Data extracted from a collection:
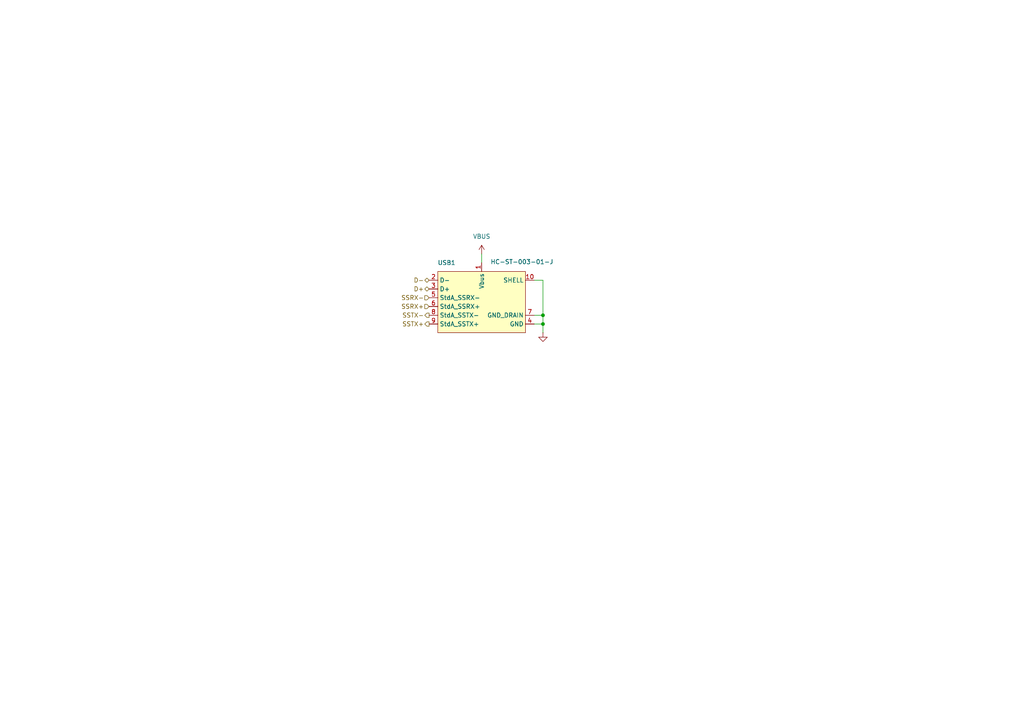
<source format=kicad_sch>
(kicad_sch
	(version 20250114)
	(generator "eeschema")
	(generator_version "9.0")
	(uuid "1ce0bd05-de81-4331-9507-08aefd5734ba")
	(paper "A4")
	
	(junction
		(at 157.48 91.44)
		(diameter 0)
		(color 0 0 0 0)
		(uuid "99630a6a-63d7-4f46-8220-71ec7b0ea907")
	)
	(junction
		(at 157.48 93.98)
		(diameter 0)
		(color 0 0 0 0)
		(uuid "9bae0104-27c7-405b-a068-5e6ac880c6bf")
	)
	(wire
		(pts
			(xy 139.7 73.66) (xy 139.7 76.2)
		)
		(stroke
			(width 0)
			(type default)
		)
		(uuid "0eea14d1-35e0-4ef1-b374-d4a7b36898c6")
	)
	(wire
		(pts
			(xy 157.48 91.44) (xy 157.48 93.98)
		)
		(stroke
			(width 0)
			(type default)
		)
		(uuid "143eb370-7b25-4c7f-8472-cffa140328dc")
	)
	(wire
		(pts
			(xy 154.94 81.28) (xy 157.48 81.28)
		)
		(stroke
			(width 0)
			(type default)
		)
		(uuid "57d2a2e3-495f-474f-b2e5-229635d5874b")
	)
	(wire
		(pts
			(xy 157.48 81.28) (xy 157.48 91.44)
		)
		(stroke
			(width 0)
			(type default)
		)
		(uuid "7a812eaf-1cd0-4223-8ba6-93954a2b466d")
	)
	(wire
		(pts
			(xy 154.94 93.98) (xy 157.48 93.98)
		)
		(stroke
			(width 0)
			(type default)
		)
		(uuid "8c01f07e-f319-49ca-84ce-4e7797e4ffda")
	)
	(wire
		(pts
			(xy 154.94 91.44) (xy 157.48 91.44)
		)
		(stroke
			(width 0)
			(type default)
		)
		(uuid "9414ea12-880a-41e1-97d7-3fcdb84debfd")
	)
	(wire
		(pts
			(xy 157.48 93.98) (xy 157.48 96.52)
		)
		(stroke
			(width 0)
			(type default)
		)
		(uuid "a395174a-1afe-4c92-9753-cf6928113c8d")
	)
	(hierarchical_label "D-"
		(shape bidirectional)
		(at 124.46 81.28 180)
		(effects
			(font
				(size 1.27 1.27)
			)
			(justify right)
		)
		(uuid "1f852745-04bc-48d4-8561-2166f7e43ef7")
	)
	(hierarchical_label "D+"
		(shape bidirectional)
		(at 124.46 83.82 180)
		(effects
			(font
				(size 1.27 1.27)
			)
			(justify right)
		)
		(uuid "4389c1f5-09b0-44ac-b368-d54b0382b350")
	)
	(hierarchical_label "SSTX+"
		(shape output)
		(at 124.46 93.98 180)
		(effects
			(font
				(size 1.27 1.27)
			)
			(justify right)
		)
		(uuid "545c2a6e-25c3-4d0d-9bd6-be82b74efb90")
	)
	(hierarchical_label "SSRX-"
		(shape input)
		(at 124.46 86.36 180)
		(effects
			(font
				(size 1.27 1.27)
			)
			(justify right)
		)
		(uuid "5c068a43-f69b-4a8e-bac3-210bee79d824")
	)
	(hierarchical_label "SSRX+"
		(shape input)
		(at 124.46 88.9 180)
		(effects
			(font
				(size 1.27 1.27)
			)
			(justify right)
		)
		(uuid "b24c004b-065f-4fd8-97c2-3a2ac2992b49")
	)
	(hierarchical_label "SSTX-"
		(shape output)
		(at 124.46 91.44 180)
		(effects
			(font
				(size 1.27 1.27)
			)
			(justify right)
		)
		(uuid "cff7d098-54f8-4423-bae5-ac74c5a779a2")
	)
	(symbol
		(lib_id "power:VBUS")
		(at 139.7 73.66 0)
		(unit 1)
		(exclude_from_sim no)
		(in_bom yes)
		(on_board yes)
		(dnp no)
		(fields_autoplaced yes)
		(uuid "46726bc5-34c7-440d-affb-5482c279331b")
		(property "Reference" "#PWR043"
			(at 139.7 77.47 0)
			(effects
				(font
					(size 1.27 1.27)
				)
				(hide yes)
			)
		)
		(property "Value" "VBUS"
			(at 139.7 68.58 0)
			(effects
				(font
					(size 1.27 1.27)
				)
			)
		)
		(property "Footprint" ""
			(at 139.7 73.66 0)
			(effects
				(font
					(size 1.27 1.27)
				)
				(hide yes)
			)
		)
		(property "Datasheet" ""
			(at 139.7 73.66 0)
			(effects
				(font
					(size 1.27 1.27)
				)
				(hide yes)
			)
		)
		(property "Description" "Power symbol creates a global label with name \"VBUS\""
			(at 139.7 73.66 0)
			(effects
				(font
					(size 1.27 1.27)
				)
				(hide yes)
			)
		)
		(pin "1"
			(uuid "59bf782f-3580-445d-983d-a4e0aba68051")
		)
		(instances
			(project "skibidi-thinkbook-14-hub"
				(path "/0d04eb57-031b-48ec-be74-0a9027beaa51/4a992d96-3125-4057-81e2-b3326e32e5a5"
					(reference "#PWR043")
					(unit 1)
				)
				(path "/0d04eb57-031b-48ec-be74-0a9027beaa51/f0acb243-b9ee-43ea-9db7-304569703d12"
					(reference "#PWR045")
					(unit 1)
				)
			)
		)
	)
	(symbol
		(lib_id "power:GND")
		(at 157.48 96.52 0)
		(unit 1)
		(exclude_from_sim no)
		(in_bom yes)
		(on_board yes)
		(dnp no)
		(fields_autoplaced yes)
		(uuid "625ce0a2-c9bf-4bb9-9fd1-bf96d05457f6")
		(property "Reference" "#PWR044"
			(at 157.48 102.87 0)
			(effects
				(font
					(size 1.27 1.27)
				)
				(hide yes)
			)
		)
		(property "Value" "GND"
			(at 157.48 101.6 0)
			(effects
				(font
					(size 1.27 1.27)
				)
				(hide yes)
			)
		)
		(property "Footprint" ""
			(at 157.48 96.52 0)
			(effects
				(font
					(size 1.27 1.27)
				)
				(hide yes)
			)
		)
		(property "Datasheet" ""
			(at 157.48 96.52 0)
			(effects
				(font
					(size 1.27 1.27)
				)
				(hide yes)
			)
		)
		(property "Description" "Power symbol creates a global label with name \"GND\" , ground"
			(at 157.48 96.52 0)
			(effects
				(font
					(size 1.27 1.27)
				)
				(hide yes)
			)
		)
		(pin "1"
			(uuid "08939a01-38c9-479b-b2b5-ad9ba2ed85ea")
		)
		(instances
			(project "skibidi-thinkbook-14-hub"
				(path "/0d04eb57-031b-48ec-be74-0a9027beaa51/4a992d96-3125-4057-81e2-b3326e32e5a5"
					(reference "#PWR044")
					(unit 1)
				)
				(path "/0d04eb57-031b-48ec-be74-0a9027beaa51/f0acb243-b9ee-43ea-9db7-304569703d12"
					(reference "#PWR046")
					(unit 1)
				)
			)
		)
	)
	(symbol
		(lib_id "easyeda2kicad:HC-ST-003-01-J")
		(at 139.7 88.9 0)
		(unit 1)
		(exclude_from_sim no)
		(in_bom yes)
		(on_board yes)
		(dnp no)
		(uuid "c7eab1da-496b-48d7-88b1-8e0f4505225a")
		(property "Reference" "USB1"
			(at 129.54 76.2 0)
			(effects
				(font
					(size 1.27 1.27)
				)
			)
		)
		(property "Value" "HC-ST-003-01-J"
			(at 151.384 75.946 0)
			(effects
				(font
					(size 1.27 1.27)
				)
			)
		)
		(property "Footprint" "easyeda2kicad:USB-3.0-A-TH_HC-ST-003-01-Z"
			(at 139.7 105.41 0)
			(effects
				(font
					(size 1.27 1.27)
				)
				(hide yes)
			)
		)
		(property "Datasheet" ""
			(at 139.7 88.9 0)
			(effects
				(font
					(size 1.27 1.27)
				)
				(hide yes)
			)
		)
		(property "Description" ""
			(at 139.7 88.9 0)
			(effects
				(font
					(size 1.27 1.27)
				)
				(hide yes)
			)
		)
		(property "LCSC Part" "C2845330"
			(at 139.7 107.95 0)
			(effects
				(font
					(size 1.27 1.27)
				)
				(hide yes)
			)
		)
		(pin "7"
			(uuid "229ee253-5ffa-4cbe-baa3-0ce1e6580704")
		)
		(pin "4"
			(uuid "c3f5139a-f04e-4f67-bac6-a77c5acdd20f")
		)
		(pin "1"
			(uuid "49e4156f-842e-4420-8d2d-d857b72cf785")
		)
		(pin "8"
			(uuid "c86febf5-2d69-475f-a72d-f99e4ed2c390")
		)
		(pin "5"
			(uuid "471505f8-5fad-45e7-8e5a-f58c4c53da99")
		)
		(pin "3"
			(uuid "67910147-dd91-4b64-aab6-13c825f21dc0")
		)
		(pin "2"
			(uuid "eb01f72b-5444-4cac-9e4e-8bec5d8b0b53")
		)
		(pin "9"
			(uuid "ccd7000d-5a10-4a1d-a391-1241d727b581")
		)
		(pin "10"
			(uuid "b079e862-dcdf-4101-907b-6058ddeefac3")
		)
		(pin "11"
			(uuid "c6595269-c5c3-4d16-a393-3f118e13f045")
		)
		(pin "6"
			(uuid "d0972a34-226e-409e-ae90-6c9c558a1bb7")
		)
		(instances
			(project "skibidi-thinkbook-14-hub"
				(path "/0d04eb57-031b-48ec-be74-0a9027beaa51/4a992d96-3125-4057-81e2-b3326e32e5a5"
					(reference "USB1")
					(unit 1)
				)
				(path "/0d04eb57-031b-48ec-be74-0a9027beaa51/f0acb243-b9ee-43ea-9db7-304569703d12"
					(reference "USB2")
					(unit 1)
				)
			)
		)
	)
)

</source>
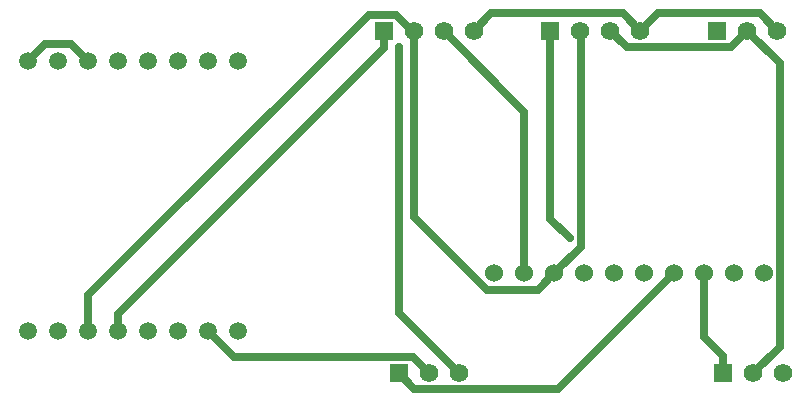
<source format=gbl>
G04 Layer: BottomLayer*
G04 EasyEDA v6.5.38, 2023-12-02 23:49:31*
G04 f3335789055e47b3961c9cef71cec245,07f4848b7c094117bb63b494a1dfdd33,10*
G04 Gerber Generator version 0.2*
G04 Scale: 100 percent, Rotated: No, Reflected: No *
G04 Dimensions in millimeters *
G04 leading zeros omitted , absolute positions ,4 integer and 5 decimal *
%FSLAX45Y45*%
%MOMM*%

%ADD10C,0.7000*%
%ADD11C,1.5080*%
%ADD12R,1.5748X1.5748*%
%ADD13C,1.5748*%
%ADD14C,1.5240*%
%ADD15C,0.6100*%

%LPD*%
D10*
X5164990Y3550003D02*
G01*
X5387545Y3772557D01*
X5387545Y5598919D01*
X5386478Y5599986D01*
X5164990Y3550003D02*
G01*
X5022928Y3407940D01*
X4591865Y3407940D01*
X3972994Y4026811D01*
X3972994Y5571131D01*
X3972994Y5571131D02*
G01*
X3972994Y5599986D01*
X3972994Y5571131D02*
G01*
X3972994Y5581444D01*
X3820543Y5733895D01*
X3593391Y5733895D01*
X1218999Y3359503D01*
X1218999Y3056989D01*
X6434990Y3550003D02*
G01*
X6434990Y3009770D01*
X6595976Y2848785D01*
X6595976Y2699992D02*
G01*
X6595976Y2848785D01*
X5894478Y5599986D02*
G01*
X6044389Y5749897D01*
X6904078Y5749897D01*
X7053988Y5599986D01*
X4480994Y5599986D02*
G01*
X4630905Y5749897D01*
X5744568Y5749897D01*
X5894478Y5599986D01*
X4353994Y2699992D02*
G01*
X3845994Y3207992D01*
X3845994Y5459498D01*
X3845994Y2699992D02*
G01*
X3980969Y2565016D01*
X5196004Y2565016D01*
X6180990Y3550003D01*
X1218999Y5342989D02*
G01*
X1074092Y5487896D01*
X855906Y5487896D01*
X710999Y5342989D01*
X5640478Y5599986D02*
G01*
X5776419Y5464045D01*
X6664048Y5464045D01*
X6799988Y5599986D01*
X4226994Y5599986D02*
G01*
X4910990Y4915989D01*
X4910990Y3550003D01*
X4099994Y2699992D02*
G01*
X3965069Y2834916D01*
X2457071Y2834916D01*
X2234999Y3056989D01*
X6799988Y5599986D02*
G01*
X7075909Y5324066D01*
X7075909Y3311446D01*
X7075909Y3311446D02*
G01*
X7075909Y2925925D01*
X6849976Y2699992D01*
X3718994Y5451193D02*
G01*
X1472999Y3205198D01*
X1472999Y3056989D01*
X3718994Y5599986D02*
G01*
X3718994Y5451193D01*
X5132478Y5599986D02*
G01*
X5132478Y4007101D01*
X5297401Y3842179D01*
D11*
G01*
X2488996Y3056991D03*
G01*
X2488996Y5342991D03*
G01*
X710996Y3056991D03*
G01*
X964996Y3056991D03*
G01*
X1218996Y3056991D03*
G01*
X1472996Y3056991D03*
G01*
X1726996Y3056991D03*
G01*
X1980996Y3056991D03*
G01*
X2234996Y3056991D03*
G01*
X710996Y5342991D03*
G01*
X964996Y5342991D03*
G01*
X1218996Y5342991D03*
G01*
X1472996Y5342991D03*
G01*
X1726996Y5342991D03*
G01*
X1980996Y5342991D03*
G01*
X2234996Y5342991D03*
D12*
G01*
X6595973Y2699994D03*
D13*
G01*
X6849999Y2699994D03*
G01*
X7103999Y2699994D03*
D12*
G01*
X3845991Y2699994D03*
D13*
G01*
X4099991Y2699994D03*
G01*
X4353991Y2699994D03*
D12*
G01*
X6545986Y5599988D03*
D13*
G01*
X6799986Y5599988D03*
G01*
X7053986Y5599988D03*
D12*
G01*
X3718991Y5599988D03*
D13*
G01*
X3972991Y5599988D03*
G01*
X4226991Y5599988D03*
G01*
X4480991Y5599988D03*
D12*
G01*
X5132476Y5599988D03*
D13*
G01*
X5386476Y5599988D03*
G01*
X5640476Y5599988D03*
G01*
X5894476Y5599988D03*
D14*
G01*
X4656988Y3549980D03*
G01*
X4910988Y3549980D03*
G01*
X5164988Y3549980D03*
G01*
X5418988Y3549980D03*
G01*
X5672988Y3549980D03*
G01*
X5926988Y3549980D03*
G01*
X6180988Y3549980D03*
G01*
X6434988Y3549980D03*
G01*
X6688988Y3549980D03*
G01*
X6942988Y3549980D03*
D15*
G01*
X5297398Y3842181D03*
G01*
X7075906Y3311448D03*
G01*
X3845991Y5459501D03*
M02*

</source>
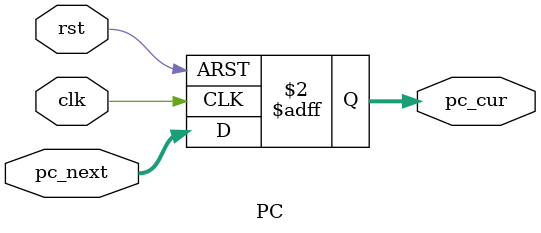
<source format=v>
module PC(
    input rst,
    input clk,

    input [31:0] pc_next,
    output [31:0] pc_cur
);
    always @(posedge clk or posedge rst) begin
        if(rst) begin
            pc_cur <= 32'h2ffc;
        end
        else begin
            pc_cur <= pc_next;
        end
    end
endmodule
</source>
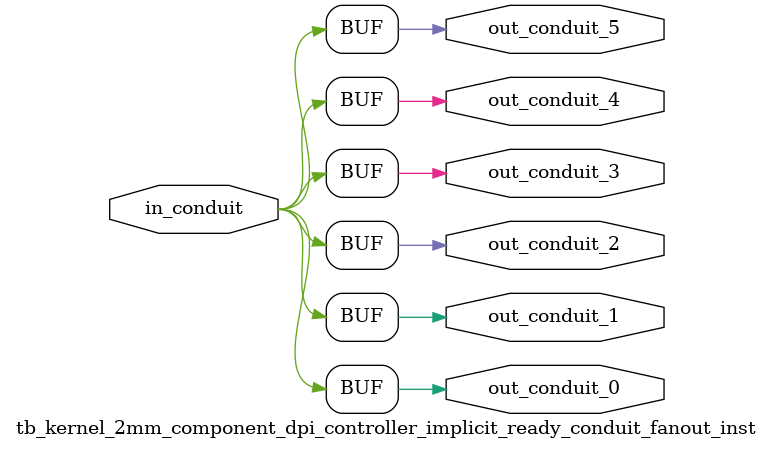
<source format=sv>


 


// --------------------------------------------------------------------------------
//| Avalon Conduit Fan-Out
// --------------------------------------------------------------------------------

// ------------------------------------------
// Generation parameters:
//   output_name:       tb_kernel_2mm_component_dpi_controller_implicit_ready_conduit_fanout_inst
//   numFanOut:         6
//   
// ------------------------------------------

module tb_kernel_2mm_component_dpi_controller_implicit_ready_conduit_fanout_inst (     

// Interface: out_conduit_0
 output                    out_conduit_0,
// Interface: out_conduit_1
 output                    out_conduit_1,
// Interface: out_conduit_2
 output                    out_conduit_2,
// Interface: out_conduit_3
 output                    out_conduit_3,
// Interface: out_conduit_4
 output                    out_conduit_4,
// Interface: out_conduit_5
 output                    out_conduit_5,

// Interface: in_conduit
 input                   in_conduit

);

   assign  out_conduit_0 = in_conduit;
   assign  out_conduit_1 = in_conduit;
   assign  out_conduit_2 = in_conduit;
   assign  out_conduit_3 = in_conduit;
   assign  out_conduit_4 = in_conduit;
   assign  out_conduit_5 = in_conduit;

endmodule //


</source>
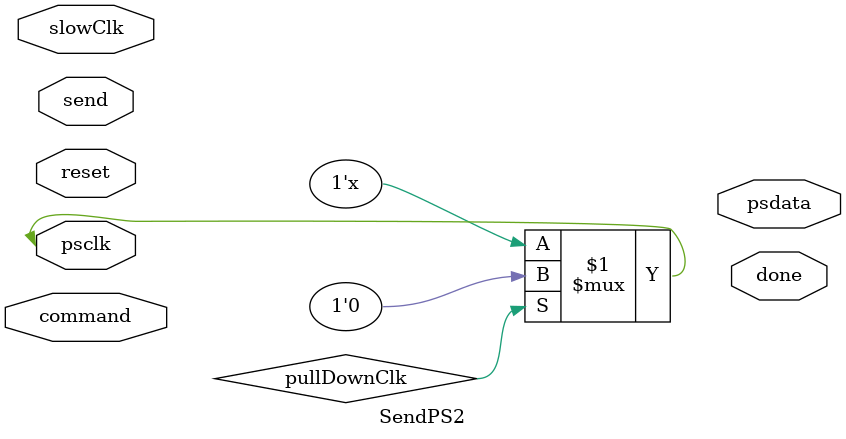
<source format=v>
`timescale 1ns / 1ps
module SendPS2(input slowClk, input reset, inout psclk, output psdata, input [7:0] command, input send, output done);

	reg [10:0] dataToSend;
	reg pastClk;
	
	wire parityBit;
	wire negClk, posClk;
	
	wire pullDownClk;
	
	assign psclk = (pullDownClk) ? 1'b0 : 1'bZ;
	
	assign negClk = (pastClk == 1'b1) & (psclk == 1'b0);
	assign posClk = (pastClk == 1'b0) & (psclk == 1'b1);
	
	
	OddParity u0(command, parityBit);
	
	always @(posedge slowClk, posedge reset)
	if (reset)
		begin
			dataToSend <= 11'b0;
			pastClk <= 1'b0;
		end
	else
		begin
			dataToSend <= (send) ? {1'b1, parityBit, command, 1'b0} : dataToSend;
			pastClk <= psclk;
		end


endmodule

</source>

▶ [Requirement] For each line of the entries that holds the word "Value", pull that line out.

▶ [Solution to the exercise]
		(property "Value" "VBUS"
		(property "Value" "GND"
		(property "Value" "HC-ST-003-01-J"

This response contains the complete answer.